**TEXT PASSAGE:**

TL;DR: Given recent news about misconfigured Kubernetes clusters, it’s a great time to review best practices for ensuring the security configurations for your own Kubernetes network. Read on to learn more.

Researchers recently discovered some 900,000 Kubernetes clusters that were potentially exposed to malicious scans and data theft during a threat-hunting exercise. The vast majority of those clusters responded with 401 Unauthorized or 403 Forbidden errors, and while that’s better than being completely exposed, it doesn’t mean that they’re necessarily configured properly. Any time a number like that hits the headlines, cybersecurity professionals can feel that familiar twist in their stomach: please don’t let that number include me.   

Let’s take a look through the eyes of an attacker at a Kubernetes environment. First, it’s important to understand that Kubernetes utilizes HTTP and HTTPS APIs for communication between its various components. The APIs are well documented and transparent, meaning the APIs we’ll be using are the same ones the Kubernetes components use. There are no hidden APIs that get used behind the scenes which makes enumeration fairly and interacting with Kubernetes straight forward. 

Our generalized attack flow will be: identify IPs hosting possible Kubernetes components, enumerate against default Kubernetes ports, determine the version of Kubernetes running, check the cluster for vulnerabilities or misconfigurations and finally exploit the vulnerabilities.   

As mentioned in the above article, identifying Kubernetes clusters can be done with online scanners like Shodan.io. A few default Shodan queries include: 

  • title:”Kubernetes Dashboard” 
  • product:kubernetes 
  • Kubernetes 

For a more targeted attack, an IP address, GET requests and knowledge of the Kubernetes API is all you need. The responses from GET requests can indicate whether or not Kubernetes is running on a given port. For the rest of this article, we’ll be using a cluster set up in our development lab and deliberately misconfigured. We’ll use ‘curl’ to send a GET request to the default Kubernetes API server port (6443) and check the response. Initially we get a ‘403 Forbidden’ error. The message “forbidden: User \”system:anonymous\” cannot get path” is a hint that the request was blocked by Kubernetes Role-based Access Controls (RBAC) as ‘system:anonymous’ is a built-in Kubernetes user and is used when an authenticated user or service account isn’t used to make the request. 

A GET request to the default Kubernetes API server port (6443) to check the response.

A GET request to the default Kubernetes API server port (6443) to check the response.

Let’s make the same request but this time ask ‘curl’ to display the response headers as well using the ‘-i‘ flag. 

An additional request, asking ‘curl’ to display the response headers as well as the ‘-I' flag.

An additional request, asking ‘curl’ to display the response headers as well as the ‘-I’ flag.

While we still get the same 403 Forbidden response back, there are two headers that stand out in the response: ‘x-kubernetes-pf-flowschema-uid’ and ‘x-kubernetes-pf-prioritylevel-uid’. These headers are included in responses from default Kubernetes deployments. An additional method to identify a cluster is to inspect the Subject Alternative Name (SAN) in the SSL certificate being used. If the certificate is a self-signed certificate generated by Kubernetes during its deployment, you’ll see something similar to the following: “DNS:kubernetes, DNS:kubernetes.default, DNS:kubernetes.default.svc, DNS:kubernetes.default.svc.cluster.local”.

**REQUIRED ACTION 1:** Repeat word for word the part of the Kubernetes security article starting with "Let’s make the" and going on through "the ‘-I’ flag.".
**REQUIRED ACTION 2:** Carry on the Kubernetes security article from its last sentence.
The material after the Kubernetes security article is not needed for anything here.

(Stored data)
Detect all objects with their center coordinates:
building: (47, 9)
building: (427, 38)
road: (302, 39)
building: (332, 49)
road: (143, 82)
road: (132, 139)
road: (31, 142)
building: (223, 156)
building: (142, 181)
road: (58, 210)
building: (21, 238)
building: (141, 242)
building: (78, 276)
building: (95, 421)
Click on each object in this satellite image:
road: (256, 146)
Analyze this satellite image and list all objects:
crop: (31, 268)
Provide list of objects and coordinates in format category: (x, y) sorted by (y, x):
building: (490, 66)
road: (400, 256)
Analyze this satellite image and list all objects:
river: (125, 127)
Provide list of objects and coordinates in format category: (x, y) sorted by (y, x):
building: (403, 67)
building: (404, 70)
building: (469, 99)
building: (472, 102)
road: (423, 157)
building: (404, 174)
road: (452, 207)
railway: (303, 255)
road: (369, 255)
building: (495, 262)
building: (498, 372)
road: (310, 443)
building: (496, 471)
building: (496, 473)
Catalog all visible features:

**WRITTEN ANSWER 1:**
Let’s make the same request but this time ask ‘curl’ to display the response headers as well using the ‘-i‘ flag. 

An additional request, asking ‘curl’ to display the response headers as well as the ‘-I' flag.

An additional request, asking ‘curl’ to display the response headers as well as the ‘-I’ flag.

**WRITTEN ANSWER 2:**
Now that we, the attackers, have identified a Kubernetes cluster, we’ll again use ‘curl’ to see if we can determine the version of Kubernetes that is deployed. There are two API resources we’ll check. The first is the API server running on port 6443 and the other is the kubelet with runs by default on port 10250 (HTTPS). First we’ll check the API server to see if it leaks the version information. 

Checking the API server to see if it leaks the version information.

Checking the API server to see if it leaks the version information.

Looking at the output, we see the major, minor, and gitVersion listed. This tells us that we’re running Kubernetes 1.24.3. Now let’s try the kubelet component to see if we can get it to respond. If it responds, there’ll be a flood of information. We can narrow down the output to the version information by using ‘grep’.  

Narrowing down the output to the version information using ’grep’.

Narrowing down the output to the version information using ’grep’.

Here again we see the git_version in the output with the value of “v1.24.3”. Why is the version information important to an attacker? Well, the Kubernetes APIs are ever evolving and improving as new features are added and old APIs are deprecated. This means that the Kubernetes components are sensitive to version skew. Attackers can use the Kubernetes command-line tool, kubectl, to interact with a vulnerable cluster. They’ll want to make sure that the version of kubectl they are using matches with the major and minor version of the cluster they are attacking as this will eliminate any issues they may encounter due to changed APIs.  

Getting a response from the kubelet indicates that it is misconfigured. The kubelet is a Kubernetes component that runs on each node as the primary “node agent.” It communicates with the API server and is responsible for ensuring the containers on that node are running and healthy. A kubelet with open access means an attacker may have the ability to read information about the pods on a node or read the logs of the containers. Worse yet, the attackers may be able to run arbitrary commands inside of the existing containers or to start containers of their own. 

Using ‘curl’ we can get a list of pods on the node. We’ll use ‘jq’ to clean up the output and extract only the pod names. 

Using ‘jq’ to clean up the output and extract only pod names.

Using ‘jq’ to clean up the output and extract only pod names.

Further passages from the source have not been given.